----- GIVEN RECORDS
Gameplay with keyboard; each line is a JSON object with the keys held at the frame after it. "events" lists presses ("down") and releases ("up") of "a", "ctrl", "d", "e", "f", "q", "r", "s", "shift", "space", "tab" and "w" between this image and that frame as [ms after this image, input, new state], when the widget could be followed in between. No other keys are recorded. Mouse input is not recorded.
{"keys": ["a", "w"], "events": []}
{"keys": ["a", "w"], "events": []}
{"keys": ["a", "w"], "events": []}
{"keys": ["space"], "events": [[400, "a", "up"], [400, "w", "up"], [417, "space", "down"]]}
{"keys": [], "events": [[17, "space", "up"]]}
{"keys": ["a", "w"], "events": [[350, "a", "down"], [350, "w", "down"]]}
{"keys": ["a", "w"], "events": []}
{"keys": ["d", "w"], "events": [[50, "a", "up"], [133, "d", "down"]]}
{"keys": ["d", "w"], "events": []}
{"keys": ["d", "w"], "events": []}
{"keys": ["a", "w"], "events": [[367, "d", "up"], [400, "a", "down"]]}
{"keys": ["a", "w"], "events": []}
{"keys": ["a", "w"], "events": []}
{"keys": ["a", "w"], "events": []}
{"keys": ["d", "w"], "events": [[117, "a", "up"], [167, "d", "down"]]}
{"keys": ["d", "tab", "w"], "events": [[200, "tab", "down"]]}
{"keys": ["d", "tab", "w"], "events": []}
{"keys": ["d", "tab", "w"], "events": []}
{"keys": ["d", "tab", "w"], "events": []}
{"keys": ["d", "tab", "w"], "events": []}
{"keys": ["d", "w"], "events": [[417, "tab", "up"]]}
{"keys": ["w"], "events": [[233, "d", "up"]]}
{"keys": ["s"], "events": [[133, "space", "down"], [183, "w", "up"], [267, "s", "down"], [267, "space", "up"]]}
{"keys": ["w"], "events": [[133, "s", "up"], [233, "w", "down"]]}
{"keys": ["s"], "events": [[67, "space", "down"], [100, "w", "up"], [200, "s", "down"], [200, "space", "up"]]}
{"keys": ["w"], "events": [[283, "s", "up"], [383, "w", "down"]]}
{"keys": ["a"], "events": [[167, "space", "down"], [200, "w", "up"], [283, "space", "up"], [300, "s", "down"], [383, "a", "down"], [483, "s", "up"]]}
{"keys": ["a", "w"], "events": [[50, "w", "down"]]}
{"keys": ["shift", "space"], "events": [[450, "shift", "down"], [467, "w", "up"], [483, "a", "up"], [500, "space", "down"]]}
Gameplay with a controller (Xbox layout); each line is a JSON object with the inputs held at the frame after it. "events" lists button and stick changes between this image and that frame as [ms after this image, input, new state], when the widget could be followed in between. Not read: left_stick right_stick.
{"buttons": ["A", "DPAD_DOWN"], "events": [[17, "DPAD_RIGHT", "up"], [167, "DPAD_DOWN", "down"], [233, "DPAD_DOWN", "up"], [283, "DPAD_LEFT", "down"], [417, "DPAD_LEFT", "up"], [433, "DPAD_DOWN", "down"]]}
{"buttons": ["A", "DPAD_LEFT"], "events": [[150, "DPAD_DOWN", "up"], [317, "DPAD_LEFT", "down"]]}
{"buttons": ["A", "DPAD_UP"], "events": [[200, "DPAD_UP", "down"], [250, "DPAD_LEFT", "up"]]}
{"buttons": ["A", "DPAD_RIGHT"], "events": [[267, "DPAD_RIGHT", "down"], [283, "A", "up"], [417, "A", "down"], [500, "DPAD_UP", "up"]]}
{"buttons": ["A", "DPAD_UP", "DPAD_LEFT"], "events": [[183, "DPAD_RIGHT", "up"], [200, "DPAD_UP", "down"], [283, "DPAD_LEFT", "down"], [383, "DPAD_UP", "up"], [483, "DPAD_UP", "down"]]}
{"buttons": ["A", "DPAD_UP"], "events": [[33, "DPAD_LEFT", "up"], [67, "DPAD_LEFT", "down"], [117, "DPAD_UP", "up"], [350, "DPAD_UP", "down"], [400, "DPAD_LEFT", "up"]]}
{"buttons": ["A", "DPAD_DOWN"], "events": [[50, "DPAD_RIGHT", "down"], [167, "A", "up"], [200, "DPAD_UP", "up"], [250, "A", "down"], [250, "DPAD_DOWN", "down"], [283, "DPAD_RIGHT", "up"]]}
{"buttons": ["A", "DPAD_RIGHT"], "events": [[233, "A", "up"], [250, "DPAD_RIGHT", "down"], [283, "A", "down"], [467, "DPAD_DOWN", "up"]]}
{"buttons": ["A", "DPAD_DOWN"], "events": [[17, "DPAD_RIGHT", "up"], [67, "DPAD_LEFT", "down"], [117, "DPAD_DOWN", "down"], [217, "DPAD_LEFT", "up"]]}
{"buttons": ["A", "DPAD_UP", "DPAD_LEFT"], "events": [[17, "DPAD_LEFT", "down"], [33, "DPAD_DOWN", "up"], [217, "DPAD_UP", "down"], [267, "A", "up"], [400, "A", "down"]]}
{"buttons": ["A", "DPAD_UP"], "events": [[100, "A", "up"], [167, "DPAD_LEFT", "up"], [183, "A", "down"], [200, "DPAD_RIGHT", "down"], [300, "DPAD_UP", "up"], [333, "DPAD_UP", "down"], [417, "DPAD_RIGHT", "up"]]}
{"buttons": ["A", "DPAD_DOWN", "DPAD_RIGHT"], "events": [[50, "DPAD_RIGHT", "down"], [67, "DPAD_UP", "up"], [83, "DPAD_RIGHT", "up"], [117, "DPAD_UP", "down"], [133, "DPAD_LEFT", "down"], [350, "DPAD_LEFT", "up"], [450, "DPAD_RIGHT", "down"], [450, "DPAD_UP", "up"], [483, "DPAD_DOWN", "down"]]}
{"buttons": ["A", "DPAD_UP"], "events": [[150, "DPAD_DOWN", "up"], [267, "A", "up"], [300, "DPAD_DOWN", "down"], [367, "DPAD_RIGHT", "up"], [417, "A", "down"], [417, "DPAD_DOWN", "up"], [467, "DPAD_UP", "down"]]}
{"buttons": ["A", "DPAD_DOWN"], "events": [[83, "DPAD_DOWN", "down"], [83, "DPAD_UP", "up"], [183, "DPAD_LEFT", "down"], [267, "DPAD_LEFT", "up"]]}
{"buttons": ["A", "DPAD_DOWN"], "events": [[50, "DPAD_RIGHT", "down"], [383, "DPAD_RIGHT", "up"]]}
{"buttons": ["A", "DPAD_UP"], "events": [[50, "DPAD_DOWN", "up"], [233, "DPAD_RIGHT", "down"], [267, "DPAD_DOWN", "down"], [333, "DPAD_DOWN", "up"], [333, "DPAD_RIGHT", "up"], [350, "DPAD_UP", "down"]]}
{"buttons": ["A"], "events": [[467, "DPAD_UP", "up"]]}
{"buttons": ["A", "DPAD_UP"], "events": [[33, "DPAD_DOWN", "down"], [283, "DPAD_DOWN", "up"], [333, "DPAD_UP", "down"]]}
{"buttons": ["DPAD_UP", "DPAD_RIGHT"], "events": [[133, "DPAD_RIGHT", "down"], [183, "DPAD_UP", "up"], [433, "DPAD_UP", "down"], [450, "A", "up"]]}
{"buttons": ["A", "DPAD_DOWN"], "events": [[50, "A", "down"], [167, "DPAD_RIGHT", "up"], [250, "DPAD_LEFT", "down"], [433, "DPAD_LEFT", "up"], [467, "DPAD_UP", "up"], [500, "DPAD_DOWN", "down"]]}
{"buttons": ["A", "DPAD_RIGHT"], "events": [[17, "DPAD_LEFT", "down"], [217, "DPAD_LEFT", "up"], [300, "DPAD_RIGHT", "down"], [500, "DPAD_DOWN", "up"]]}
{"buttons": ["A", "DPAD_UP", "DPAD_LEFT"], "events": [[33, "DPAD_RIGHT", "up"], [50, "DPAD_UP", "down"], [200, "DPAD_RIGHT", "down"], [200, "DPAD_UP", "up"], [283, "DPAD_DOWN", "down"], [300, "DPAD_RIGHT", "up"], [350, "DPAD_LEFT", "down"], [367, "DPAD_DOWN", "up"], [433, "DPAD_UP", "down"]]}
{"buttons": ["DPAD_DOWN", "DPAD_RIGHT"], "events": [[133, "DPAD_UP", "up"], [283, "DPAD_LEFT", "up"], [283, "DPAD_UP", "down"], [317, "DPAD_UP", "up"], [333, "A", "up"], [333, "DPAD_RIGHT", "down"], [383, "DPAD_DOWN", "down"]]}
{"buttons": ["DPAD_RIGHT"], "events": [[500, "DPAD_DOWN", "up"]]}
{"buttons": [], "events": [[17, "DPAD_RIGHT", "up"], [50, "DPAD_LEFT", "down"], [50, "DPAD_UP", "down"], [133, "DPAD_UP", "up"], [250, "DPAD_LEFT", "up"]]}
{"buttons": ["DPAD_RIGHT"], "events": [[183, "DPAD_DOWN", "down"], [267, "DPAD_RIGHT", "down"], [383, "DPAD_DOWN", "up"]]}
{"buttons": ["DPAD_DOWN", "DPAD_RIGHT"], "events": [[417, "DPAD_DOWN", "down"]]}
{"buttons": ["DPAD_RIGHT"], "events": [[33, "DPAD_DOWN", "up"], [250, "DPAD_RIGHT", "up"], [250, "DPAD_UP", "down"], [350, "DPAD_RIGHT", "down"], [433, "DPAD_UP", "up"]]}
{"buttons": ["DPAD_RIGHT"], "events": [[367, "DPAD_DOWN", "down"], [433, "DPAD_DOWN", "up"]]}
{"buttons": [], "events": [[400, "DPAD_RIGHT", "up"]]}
----------
• ASSIGNMENT: Among the records above, find each line holding "Gameplay" and list it.

• SOLUTION FOR THIS PROBLEM:
Gameplay with keyboard; each line is a JSON object with the keys held at the frame after it. "events" lists presses ("down") and releases ("up") of "a", "ctrl", "d", "e", "f", "q", "r", "s", "shift", "space", "tab" and "w" between this image and that frame as [ms after this image, input, new state], when the widget could be followed in between. No other keys are recorded. Mouse input is not recorded.
Gameplay with a controller (Xbox layout); each line is a JSON object with the inputs held at the frame after it. "events" lists button and stick changes between this image and that frame as [ms after this image, input, new state], when the widget could be followed in between. Not read: left_stick right_stick.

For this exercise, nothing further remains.